#### TEXT SEGMENT:
——————————

Flink join operator after sorting seems to group fields (Scala)

classic Classic list List threaded Threaded
3 messages Options
Reply | Threaded
Open this post in threaded view
|

Flink join operator after sorting seems to group fields (Scala)

Felipe Gutierrez
Hi all,

I have implemented a simple Scala object using Flink to play with joins operator. After that, I put the join operator show my results I decided to sort the output by the first field (.sortPartition(0, Order.ASCENDING)). It seems that the output is ordered by group. The output shows two groups of "Fyodor Dostoyevsky". Why is this happening? How do I sort the complete DataSet?

Kind Regards,
Felipe

import org.apache.flink.api.common.operators.Order
import org.apache.flink.api.scala.{ExecutionEnvironment, _}

object JoinBooksAndAuthors {
  val AUTHOR_ID_FIELD: Int = 0
  val AUTHOR_NAME_FIELD: Int = 1

  val BOOK_AUTHORID_FIELD: Int = 0
  val BOOK_YEAR_FIELD: Int = 1
  val BOOK_NAME_FIELD: Int = 2

  def main(args: Array[String]) {

    val env = ExecutionEnvironment.getExecutionEnvironment

    val authors = env.readCsvFile[(Int, String)](
      "downloads/authors.tsv",
      fieldDelimiter = "\t",
      lineDelimiter = "\n",
      includedFields = Array(0, 1)
    )

    val books = env.readCsvFile[(Int, Short, String)](
      "downloads/books.tsv",
      fieldDelimiter = "\t",
      lineDelimiter = "\n",
      includedFields = Array(0, 1, 2)
    )

    authors
      .join(books)
      .where(AUTHOR_ID_FIELD)
      .equalTo(BOOK_AUTHORID_FIELD)
      .map(tuple => (tuple._1._2, tuple._2._3))
      .sortPartition(0, Order.ASCENDING)
      .print()

——————————

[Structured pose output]
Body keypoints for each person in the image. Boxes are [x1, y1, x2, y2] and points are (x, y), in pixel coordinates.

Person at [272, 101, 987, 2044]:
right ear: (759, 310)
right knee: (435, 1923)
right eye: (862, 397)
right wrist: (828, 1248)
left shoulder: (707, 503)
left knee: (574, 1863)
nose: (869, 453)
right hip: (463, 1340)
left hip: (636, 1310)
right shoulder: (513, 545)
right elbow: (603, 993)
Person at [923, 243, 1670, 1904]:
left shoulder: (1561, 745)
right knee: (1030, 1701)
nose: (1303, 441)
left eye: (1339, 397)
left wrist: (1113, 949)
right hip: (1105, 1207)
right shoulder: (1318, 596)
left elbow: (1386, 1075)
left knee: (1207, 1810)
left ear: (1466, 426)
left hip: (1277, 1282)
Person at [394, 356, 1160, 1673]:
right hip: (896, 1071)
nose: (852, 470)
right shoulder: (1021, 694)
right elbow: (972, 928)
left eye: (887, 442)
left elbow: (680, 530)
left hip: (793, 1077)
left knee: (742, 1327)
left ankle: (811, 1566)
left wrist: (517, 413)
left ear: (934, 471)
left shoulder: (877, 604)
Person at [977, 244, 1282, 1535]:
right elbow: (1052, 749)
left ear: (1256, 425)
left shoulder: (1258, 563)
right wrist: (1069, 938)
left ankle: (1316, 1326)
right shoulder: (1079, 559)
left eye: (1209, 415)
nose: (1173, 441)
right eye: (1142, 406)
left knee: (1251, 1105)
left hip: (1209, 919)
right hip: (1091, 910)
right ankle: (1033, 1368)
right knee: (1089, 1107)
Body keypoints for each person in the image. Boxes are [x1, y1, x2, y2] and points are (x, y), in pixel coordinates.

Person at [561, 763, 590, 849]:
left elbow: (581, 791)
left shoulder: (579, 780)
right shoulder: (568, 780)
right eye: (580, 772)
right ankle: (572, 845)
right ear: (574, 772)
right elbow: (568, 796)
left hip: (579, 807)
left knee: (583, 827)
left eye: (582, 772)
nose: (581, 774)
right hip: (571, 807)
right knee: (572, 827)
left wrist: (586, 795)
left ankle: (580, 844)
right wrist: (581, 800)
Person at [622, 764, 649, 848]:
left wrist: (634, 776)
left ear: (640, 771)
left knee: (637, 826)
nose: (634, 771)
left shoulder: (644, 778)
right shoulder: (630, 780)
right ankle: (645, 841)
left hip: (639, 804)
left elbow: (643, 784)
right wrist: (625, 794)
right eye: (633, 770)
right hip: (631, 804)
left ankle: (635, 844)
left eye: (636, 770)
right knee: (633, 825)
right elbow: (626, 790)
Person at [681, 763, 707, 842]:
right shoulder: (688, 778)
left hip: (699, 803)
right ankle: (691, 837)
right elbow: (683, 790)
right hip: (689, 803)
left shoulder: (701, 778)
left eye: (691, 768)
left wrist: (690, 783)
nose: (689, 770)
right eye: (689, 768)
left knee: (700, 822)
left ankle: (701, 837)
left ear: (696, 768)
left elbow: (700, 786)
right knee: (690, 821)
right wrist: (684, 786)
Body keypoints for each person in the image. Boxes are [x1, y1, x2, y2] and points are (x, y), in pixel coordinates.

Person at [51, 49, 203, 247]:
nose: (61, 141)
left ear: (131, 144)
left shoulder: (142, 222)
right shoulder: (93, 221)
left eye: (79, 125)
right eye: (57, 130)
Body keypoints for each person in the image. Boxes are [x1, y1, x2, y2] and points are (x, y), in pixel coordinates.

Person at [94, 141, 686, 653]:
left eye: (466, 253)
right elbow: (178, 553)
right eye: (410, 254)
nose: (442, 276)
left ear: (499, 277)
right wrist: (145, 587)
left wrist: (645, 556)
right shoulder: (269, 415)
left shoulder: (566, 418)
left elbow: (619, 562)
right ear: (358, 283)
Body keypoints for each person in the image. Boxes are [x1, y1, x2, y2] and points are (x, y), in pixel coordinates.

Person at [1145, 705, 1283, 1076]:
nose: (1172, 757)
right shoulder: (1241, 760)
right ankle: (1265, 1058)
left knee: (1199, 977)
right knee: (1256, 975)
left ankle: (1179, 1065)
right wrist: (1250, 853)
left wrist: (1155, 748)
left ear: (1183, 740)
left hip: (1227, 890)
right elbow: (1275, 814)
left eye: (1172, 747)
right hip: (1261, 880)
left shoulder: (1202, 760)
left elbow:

——————————

#### INSTRUCTIONS TO FOLLOW:
Pick up the Flink join forum post after its last line and write what comes next. This material comes from a source unrelated to the forum post.

#### RESPONSE AREA:
  }
}

output

(Charles Bukowski,Women)
(Charles Bukowski,The Most Beautiful Woman in Town)
(Charles Bukowski,Hot Water Music)
(Charles Bukowski,Barfly)
(Charles Bukowski,Notes of a Dirty Old Man)
(Charles Bukowski,Ham on Rye)
(Fyodor Dostoyevsky,The Brothers Karamazov)
(Fyodor Dostoyevsky,The Double: A Petersburg Poem)
(Fyodor Dostoyevsky,Poor Folk)
(George Orwell,Coming Up for Air)
(George Orwell,Burmese Days)
(George Orwell,A Clergyman's Daughter)
(George Orwell,Down and Out in Paris and London)
(Albert Camus,The Plague)
(Fyodor Dostoyevsky,The Eternal Husband)
(Fyodor Dostoyevsky,The Gambler)
(Fyodor Dostoyevsky,The House of the Dead)
(Fyodor Dostoyevsky,Crime and Punishment)
(Fyodor Dostoyevsky,Netochka Nezvanova)
.....





--
--
-- Felipe Oliveira Gutierrez
-- skype: felipe.o.gutierrez
Reply | Threaded
Open this post in threaded view
|

Re: Flink join operator after sorting seems to group fields (Scala)

Xingcan Cui
Hi Felipe,

the `sortPartition()` method just LOCALLY sorts each partition of a dataset. To achieve a global sorting, use this method after a `partitionByRange()` (e.g., `result.partitionByRange(0).sortPartition(0, Order.ASCENDING)`).

Hope that helps,
Xingcan

On 3 Mar 2018, at 9:33 PM, Felipe Gutierrez <[hidden email]> wrote:

Hi all,

I have implemented a simple Scala object using Flink to play with joins operator. After that, I put the join operator show my results I decided to sort the output by the first field (.sortPartition(0, Order.ASCENDING)). It seems that the output is ordered by group. The output shows two groups of "Fyodor Dostoyevsky". Why is this happening? How do I sort the complete DataSet?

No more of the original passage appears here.